I’ve decided I’m also going to use this blog as a way to write and keep track of my Research Journals for my Research and Evaluation class, also taught by Professor Adams. So, nobody freak out if you stumble upon this and suddenly think you’ve missed something on the syllabus. I’m just mixing it up a little. So, with no further adieu, Journal Entry #1:

Our first class for Research and Evaluation was two days ago, and I left in a conflicted state of sheer panic, preemptive exhaustion, and numbing acceptance of my fate. A 20 page paper isn’t wholly unexpected or particularly unreasonable, but I had somehow managed to hold “a perfect carefree summer” and “a productive academic summer” in my head as two separate entities leading up to this week, and now I realize that these two are mutually exclusive. It also doesn’t help that I will be in Greece for the last week and a half of the summer semester, so the 10 weeks that I am granted to complete the assignments for this class (and my two others) is suddenly condensed to 8. But at least I’ll be in Greece, right? Gotta take the good with the bad and look on the bright side.

During class, I decided to focus my paper on the effect of information overload on individuals, and I spent almost this entire morning sifting through title after title and abstract after abstract, looking for relevant articles to print out. I suppose I would mostly like to gain some statistical insight on whether access to a surplus of information aids in processing and analysis and the subsequent formation of one’s own opinions based on a variety of others, or whether it increases the likelihood of becoming overwhelmed and either shutting down entirely or after only accessing one or two forms of information and then forming an incomplete (and possible unofficial, unfounded) opinion.
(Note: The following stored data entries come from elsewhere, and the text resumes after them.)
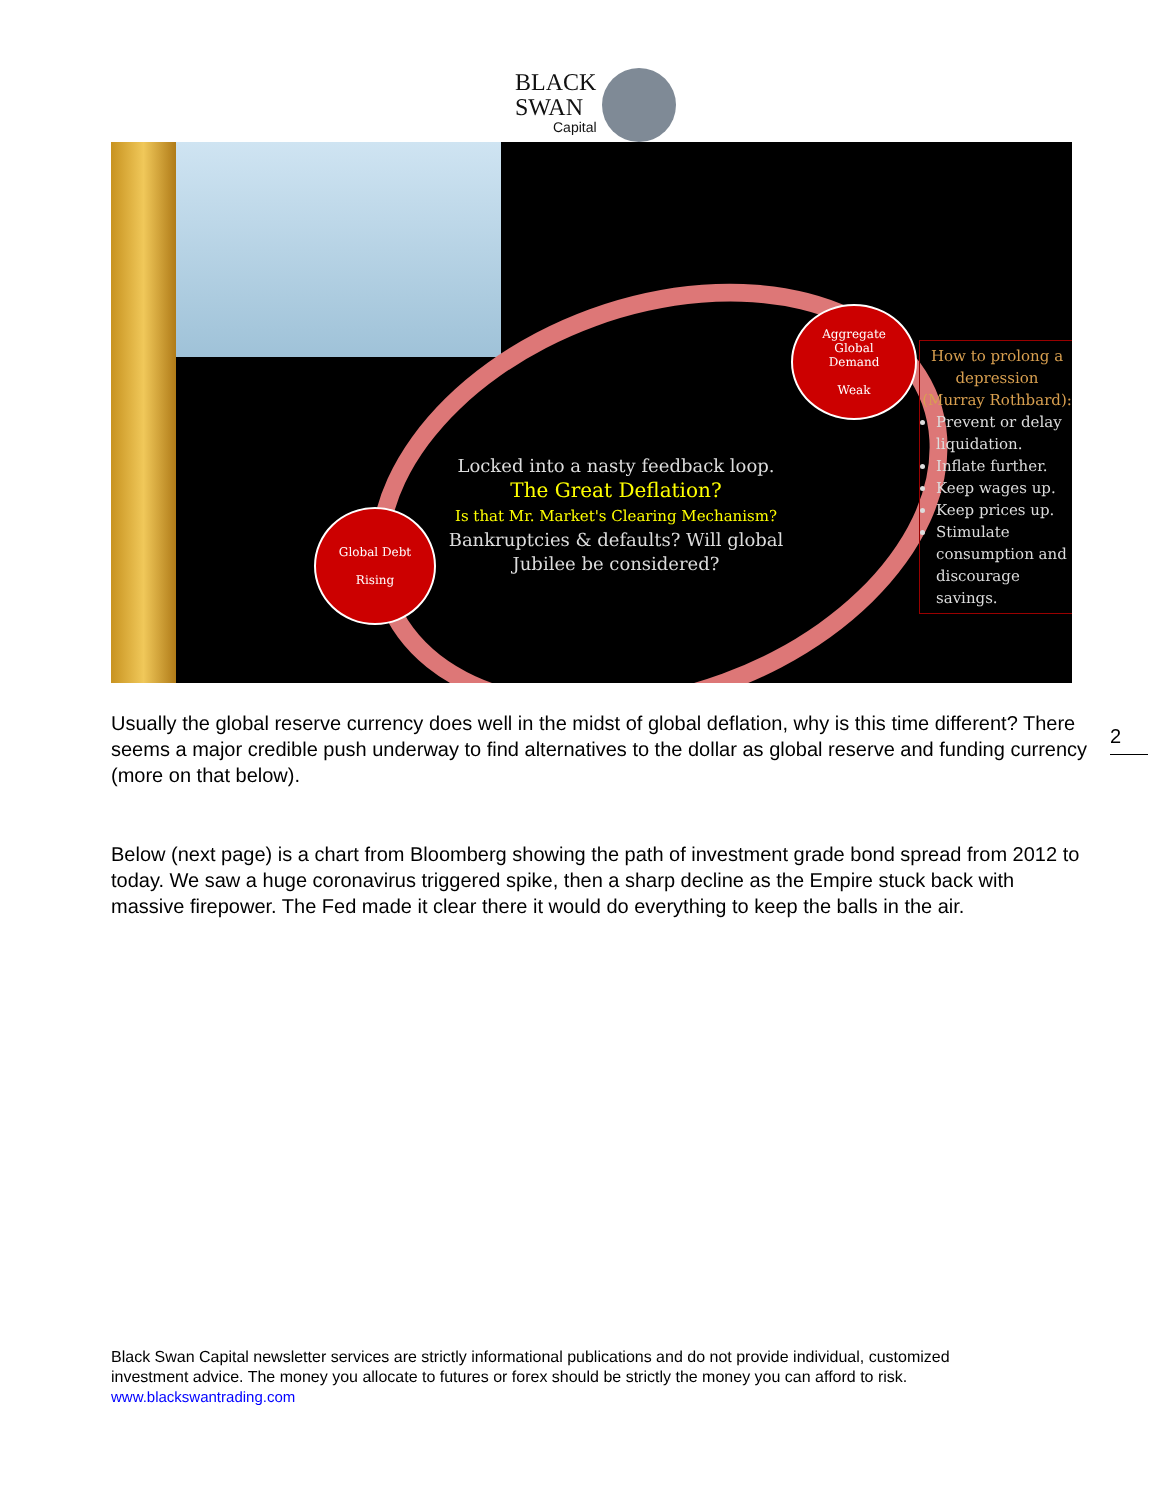BLACK
SWAN
Capital
Aggregate
Global
Demand
Weak
Global Debt
Rising
Locked into a nasty feedback loop.
The Great Deflation?
Is that Mr. Market's Clearing Mechanism?
Bankruptcies & defaults? Will global
Jubilee be considered?
How to prolong a depression (Murray Rothbard):
Prevent or delay liquidation.
Inflate further.
Keep wages up.
Keep prices up.
Stimulate consumption and discourage savings.
Usually the global reserve currency does well in the midst of global deflation, why is this time different? There seems a major credible push underway to find alternatives to the dollar as global reserve and funding currency (more on that below).
2
Below (next page) is a chart from Bloomberg showing the path of investment grade bond spread from 2012 to today. We saw a huge coronavirus triggered spike, then a sharp decline as the Empire stuck back with massive firepower. The Fed made it clear there it would do everything to keep the balls in the air.
Black Swan Capital newsletter services are strictly informational publications and do not provide individual, customized investment advice. The money you allocate to futures or forex should be strictly the money you can afford to risk. www.blackswantrading.com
A personal example of how a surplus of information can be beneficial to the information seeker is when I am looking for a recipe online. Obviously, if I’m looking for a specific recipe that someone suggested, I have to find that particular one, but if I am just hoping to make some meatballs for dinner, then I can easily access a variety of recipes through Google, and after doing a brief, informal comparision and analysis of the varied ingredients and measurements, I can make my own version, and I think that this makes me a better cook in a lot of ways. However, if I am looking for an accurate account of a recent newstory, such as the assasination of Osama bin Laden, I can go to the typical news circuits like CNN or the BBC or the New York Times or check out the White House PR and try to figure things out from there, but what if their account varies slightly? What if I’m the type of person who believes that what the government says is true and what is actually true vary greatly? I do actually feel that this is (at least to some degree) an inconvenient truth in politics, and I frequently feel the need to investigate for myself. Unfortunately, however, there are just so many conspiracy theorists out there now that it’s almost impossible to access them all and take them all into consideration, and I usually just give up before I even get started.